A seguir  trechos do discurso proferido pelo Ilustre senador no dia de sua posse.

“Ao cumprir o rito de entrada, passo a desfrutar da honra de sentar-me entre vós.  Esta Casa desde seu nascimento mantém-se fiel aos elevados propósitos de guardar “a cultura da língua e da literatura nacional”, conservar a tradição sem abandonar à rotina, viver imersa na história das transformações que se operam no Brasil e no mundo.

Expresso, por essas razões, a gratidão, testemunho pleno de minha consciência e cálido sentimento de meu coração, pela generosa acolhida que me dispensastes, estimados acadêmicos, ao incorporar-me, de maneira tão desvanecedora, ao vosso convívio.

Exercitar esta comunhão, plenitude da vida, “é   –  como profetizava o poeta João Cabral  –  ir entre o que vive”, transformar coexistência em convivência, prática aliás aqui observada desde seus albores, entre aqueles que laboram nos mais variados territórios dos gêneros literários, inclusivamente, se não estou sendo heresiarca, o discurso parlamentar como manifestação cultural que em muitos casos realiza a interseção entre a forma literária e o conteúdo político.

Coube-me a dupla graça de ocupar a cadeira cujo fundador é o meu conterrâneo Oliveira Lima e o último ocupante o jornalista Roberto Marinho.
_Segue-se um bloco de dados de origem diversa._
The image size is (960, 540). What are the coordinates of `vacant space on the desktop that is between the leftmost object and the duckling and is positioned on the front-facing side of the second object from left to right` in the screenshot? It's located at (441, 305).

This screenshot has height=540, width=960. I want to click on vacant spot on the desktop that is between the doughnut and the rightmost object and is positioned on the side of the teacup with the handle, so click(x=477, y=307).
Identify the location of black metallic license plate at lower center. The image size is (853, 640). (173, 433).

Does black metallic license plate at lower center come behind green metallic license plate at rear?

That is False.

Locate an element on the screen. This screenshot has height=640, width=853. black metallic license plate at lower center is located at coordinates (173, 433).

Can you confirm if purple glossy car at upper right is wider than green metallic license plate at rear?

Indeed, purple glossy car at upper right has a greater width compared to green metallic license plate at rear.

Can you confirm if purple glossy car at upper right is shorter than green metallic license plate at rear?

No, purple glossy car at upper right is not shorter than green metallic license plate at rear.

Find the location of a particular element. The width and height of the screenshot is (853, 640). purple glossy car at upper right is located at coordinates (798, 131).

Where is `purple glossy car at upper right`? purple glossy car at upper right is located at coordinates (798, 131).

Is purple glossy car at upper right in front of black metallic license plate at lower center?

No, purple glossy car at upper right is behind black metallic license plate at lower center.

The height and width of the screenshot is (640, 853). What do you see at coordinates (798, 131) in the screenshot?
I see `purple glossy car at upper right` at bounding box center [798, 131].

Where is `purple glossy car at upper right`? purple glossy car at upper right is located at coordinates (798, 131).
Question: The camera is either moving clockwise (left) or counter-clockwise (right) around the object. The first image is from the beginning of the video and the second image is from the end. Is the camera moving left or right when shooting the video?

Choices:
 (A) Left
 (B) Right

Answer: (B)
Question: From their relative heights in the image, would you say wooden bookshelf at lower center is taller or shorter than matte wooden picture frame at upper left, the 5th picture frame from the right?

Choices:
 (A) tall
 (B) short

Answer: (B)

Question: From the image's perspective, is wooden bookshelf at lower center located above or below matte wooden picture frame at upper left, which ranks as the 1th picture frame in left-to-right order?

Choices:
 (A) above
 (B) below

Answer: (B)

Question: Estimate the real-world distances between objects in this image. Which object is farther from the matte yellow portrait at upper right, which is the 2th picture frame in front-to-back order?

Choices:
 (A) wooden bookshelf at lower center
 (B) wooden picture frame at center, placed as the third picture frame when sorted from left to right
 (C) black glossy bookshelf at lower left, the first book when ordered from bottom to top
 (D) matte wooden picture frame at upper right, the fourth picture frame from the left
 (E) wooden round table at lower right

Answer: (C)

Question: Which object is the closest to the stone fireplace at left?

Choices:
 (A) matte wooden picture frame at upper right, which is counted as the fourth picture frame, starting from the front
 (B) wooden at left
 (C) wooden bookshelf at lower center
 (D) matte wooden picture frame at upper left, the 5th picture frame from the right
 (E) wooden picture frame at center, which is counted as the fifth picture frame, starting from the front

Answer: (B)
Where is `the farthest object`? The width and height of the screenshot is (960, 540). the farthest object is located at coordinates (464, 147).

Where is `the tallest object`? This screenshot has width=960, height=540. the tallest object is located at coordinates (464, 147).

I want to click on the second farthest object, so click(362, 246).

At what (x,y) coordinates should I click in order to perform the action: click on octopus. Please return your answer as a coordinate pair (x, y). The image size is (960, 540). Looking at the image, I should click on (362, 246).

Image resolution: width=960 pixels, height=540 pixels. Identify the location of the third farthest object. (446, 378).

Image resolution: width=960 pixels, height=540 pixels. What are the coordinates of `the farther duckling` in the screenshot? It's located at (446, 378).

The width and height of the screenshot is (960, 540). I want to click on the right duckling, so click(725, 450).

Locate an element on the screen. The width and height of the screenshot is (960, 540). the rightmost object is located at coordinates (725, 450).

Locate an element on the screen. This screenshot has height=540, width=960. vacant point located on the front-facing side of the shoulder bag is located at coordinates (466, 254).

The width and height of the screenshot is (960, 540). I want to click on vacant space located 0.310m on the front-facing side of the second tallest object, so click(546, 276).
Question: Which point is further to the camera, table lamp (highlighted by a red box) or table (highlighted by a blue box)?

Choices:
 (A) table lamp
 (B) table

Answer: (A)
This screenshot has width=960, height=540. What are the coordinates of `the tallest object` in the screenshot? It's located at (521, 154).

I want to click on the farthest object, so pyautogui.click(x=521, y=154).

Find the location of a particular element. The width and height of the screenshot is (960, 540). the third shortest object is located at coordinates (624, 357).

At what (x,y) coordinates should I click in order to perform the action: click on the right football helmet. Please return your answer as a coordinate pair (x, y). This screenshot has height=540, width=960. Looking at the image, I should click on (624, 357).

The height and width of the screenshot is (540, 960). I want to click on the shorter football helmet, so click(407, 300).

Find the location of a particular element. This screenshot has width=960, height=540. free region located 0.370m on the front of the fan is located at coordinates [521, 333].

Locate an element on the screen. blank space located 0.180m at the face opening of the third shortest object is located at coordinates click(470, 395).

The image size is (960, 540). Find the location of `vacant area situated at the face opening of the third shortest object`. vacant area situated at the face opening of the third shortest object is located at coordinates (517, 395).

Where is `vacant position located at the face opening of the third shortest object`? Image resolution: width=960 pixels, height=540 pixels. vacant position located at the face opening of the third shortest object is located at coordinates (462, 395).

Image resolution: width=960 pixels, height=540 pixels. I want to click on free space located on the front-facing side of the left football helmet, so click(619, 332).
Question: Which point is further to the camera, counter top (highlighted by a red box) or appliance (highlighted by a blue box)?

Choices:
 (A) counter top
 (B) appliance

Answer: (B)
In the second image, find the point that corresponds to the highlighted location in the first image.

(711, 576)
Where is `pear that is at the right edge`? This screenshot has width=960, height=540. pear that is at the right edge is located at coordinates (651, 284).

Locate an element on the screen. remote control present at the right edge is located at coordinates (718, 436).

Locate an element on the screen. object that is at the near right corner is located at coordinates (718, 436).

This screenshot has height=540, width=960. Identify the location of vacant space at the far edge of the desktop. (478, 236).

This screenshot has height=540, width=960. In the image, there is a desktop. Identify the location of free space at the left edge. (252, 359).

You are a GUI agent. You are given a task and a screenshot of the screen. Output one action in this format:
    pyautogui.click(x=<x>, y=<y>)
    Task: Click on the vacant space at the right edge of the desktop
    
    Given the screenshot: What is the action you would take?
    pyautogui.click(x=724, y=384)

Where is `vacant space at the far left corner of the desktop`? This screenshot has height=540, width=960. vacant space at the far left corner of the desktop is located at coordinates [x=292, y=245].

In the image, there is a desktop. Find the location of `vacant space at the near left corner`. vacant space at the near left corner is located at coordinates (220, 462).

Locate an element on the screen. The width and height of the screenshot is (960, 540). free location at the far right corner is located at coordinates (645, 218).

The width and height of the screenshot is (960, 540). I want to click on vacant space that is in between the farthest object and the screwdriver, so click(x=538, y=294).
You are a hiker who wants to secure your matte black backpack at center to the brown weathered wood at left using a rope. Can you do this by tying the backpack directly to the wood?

Espaço da palavra, aqui se exercita no perpassar de sua densa história a artesania da liberdade, através da qual se busca entre o que separa aquilo que nos pode unir, porque se queremos viver juntos na divergência, que é princípio vital da democracia, estamos condenados ao entendimento, sob pena de transformar idéias antagônicas em soluções agônicas.

Partiu de Oliveira Lima a acertada indicação do nome de Varnhagen para padroeiro.  O autor da História Geral do Brasil, de fato, foi, como afirma o proponente: “sem contestação o criador da história da pátria, se não em sínteses luminosas, pelo menos na comprovação essencial; é tão-somente com respeito que devemos encarar essa figura saliente da nossa literatura, posto sejamos forçados pela justiça a salpicar das reservas indispensáveis em todo estudo a nossa legítima admiração perante ela”.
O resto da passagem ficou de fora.